--- TRY IT ---
Please reproduce all of the data below exactly, leaving each picture out.

-- AVAILABLE DATA follows --

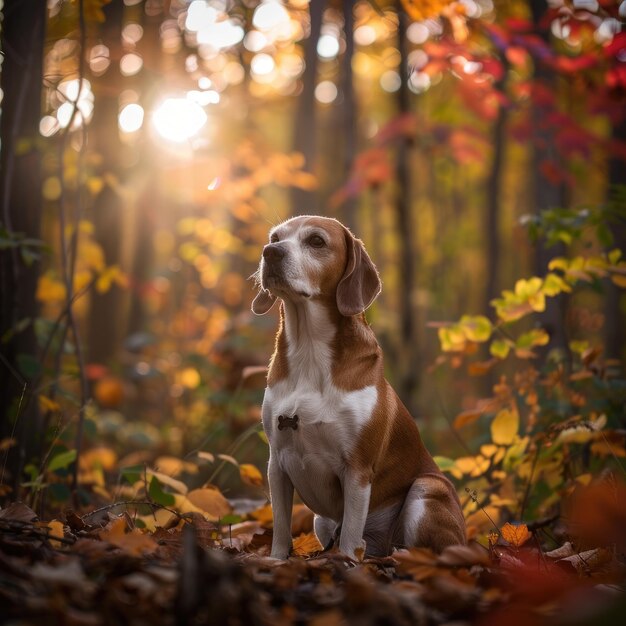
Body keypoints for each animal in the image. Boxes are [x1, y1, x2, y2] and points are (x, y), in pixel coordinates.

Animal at [250, 214, 464, 556]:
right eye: (275, 238)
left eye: (316, 241)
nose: (270, 252)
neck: (309, 350)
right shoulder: (277, 464)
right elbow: (281, 530)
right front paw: (277, 560)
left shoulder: (357, 470)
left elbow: (350, 536)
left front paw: (346, 562)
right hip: (322, 521)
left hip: (427, 489)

-- AVAILABLE DATA concluded --

--- ANSWER TO THE PROBLEM ---
Body keypoints for each animal in the image. Boxes are [x1, y1, x2, y2] and points are (x, y), in pixel coordinates.

Animal at [250, 214, 464, 556]:
right eye: (275, 238)
left eye: (316, 241)
nose: (270, 252)
neck: (309, 350)
right shoulder: (277, 464)
right elbow: (281, 530)
right front paw: (277, 560)
left shoulder: (357, 470)
left elbow: (350, 536)
left front paw: (346, 562)
right hip: (322, 521)
left hip: (427, 489)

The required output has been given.